Sometimes the smallest thing – like a misplaced comma – can cost a company a lot. In one case it is an estimated $10 million.
This happened after Oakhurst Dairy in Portland, ME, was sued in 2014 by three of its truck drivers, who accused their employer of failing to pay overtime as required by state law.
The case boiled down to the lack of a serial comma, also called an Oxford comma, as it appears in “planes, trains, and automobiles” instead of “planes, trains and automobiles.”
(In this publication we have dropped the serial comma with one exception: when the items come in dual sets, such as “helicopters, planes, passenger and freight trains, and automobiles and trucks.”)

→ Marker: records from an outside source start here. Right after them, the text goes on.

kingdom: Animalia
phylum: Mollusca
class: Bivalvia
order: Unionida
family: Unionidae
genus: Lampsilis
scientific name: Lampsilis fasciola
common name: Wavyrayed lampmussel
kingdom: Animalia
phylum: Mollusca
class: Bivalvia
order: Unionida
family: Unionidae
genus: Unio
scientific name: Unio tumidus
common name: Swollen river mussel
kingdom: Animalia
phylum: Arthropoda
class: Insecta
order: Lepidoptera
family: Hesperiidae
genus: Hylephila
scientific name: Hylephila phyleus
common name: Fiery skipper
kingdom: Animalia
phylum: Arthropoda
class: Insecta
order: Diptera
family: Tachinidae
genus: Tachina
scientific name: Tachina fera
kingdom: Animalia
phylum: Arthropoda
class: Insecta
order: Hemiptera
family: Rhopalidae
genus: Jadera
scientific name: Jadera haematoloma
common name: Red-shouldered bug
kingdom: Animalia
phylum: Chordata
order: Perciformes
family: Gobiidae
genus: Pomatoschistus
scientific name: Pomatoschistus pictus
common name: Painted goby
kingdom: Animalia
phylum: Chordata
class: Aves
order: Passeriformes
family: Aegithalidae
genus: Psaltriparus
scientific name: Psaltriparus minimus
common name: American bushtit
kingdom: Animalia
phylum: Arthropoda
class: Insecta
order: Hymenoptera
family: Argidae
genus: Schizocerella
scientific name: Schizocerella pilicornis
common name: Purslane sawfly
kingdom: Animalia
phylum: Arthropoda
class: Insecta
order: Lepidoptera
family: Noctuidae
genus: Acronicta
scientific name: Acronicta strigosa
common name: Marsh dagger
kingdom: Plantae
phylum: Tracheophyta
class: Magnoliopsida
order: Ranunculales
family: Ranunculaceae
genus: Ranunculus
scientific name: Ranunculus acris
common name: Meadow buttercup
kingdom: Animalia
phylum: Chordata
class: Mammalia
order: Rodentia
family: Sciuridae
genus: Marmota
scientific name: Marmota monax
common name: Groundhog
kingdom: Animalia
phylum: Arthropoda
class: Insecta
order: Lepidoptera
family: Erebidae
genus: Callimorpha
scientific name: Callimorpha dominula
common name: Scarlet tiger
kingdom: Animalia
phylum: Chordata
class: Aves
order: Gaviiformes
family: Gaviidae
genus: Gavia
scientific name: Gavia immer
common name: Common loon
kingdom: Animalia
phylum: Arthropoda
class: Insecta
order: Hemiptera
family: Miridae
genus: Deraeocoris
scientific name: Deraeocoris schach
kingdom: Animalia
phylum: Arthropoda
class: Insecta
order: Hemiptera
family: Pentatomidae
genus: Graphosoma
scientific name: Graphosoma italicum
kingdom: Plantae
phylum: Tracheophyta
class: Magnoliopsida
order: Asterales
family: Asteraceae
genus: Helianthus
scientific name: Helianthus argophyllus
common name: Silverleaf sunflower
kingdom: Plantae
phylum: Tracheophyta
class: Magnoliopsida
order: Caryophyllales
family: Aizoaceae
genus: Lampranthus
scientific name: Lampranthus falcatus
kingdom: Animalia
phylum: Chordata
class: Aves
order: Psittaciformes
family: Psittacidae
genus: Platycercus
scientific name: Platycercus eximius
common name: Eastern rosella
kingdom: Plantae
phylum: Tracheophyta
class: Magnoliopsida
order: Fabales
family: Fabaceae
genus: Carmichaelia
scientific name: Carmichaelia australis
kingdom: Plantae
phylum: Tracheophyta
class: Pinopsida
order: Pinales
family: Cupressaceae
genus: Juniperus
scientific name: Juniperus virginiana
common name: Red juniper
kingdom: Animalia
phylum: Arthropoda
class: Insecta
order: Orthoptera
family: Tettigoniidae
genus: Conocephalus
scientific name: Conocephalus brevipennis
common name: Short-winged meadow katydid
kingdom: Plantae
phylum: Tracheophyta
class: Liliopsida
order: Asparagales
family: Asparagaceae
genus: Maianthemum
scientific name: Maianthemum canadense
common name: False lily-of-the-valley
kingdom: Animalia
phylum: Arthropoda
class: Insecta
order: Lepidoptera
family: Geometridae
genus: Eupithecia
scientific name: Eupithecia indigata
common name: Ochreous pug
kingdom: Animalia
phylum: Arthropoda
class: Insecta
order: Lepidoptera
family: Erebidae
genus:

The Maine overtime law does not apply to “The canning, processing, preserving, freezing, drying, marketing, storing, packing for shipment or distribution of: (1) Agricultural produce; (2) Meat and fish products; and (3) Perishable foods.”
Does the law exempt the distribution of the three categories that follow, or does it mean to exempt packing (which the drivers don’t do) separately?
“Whether the drivers were subject to a law that had denied them thousands of dollars a year depended entirely on how the sentence was read,” notes Daniel Victor, writing in the New York Times (which doesn’t use the serial comma, either).
If the law had included a comma following “shipment” it might have been clear that it exempted the distribution of perishable foods.
A federal appeals court on March 13 sided with the drivers, saying the absence of a comma produced enough uncertainty to rule in their favor.
Perhaps providing basis for an appeal is the fact that the law follows guidelines set by the Maine legislature, which tell lawmakers not to use the Oxford comma. Don’t write “trailers, semitrailers, and pole trailers,” it instructs – instead, write “trailers, semitrailers and pole trailers.”